● **The task**:
Search the entries below. Return every line that has "конфликта" in it.

[Start of Attachment]

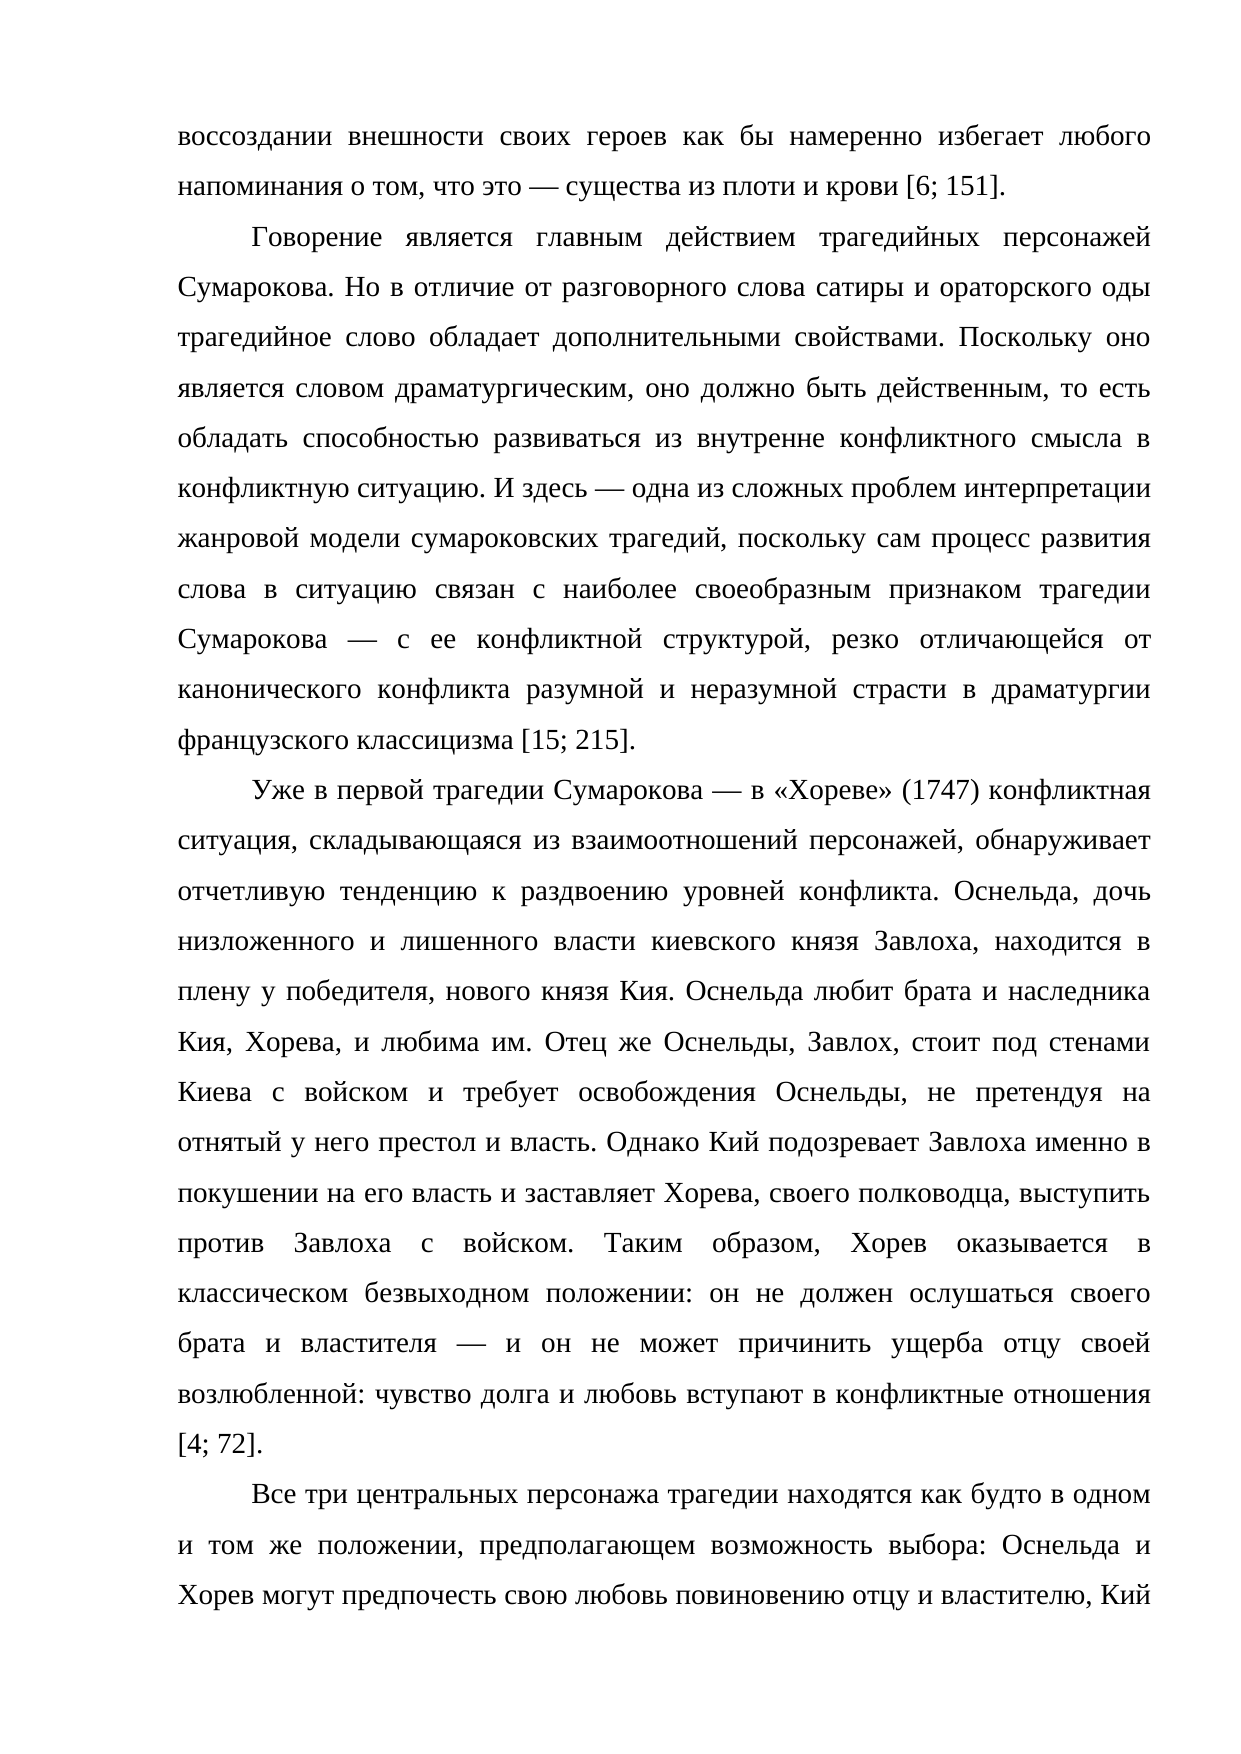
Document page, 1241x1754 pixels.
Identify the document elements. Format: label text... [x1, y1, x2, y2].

text Говорение является главным действием трагедийных персонажей Сумарокова. Но в отличие от разговорного слова сатиры и ораторского оды трагедийное слово обладает дополнительными свойствами. Поскольку оно является словом драматургическим, оно должно быть действенным, то есть обладать способностью развиваться из внутренне конфликтного смысла в конфликтную ситуацию. И здесь — одна из сложных проблем интерпретации жанровой модели сумароковских трагедий, поскольку сам процесс развития слова в ситуацию связан с наиболее своеобразным признаком трагедии Сумарокова — с ее конфликтной структурой, резко отличающейся от канонического конфликта разумной и неразумной страсти в драматургии французского классицизма [15; 215]. [177, 219, 1152, 755]
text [177, 1477, 1152, 1611]
text Уже в первой трагедии Сумарокова — в «Хореве» (1747) конфликтная ситуация, складывающаяся из взаимоотношений персонажей, обнаруживает отчетливую тенденцию к раздвоению уровней конфликта. Оснельда, дочь низложенного и лишенного власти киевского князя Завлоха, находится в плену у победителя, нового князя Кия. Оснельда любит брата и наследника Кия, Хорева, и любима им. Отец же Оснельды, Завлох, стоит под стенами Киева с войском и требует освобождения Оснельды, не претендуя на отнятый у него престол и власть. Однако Кий подозревает Завлоха именно в покушении на его власть и заставляет Хорева, своего полководца, выступить против Завлоха с войском. Таким образом, Хорев оказывается в классическом безвыходном положении: он не должен ослушаться своего брата и властителя — и он не может причинить ущерба отцу своей возлюбленной: чувство долга и любовь вступают в конфликтные отношения [4; 72]. [177, 772, 1152, 1460]
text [177, 118, 1152, 202]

[End of Attachment]

● **Solution below**:
text Говорение является главным действием трагедийных персонажей Сумарокова. Но в отличие от разговорного слова сатиры и ораторского оды трагедийное слово обладает дополнительными свойствами. Поскольку оно является словом драматургическим, оно должно быть действенным, то есть обладать способностью развиваться из внутренне конфликтного смысла в конфликтную ситуацию. И здесь — одна из сложных проблем интерпретации жанровой модели сумароковских трагедий, поскольку сам процесс развития слова в ситуацию связан с наиболее своеобразным признаком трагедии Сумарокова — с ее конфликтной структурой, резко отличающейся от канонического конфликта разумной и неразумной страсти в драматургии французского классицизма [15; 215]. [177, 219, 1152, 755]
text Уже в первой трагедии Сумарокова — в «Хореве» (1747) конфликтная ситуация, складывающаяся из взаимоотношений персонажей, обнаруживает отчетливую тенденцию к раздвоению уровней конфликта. Оснельда, дочь низложенного и лишенного власти киевского князя Завлоха, находится в плену у победителя, нового князя Кия. Оснельда любит брата и наследника Кия, Хорева, и любима им. Отец же Оснельды, Завлох, стоит под стенами Киева с войском и требует освобождения Оснельды, не претендуя на отнятый у него престол и власть. Однако Кий подозревает Завлоха именно в покушении на его власть и заставляет Хорева, своего полководца, выступить против Завлоха с войском. Таким образом, Хорев оказывается в классическом безвыходном положении: он не должен ослушаться своего брата и властителя — и он не может причинить ущерба отцу своей возлюбленной: чувство долга и любовь вступают в конфликтные отношения [4; 72]. [177, 772, 1152, 1460]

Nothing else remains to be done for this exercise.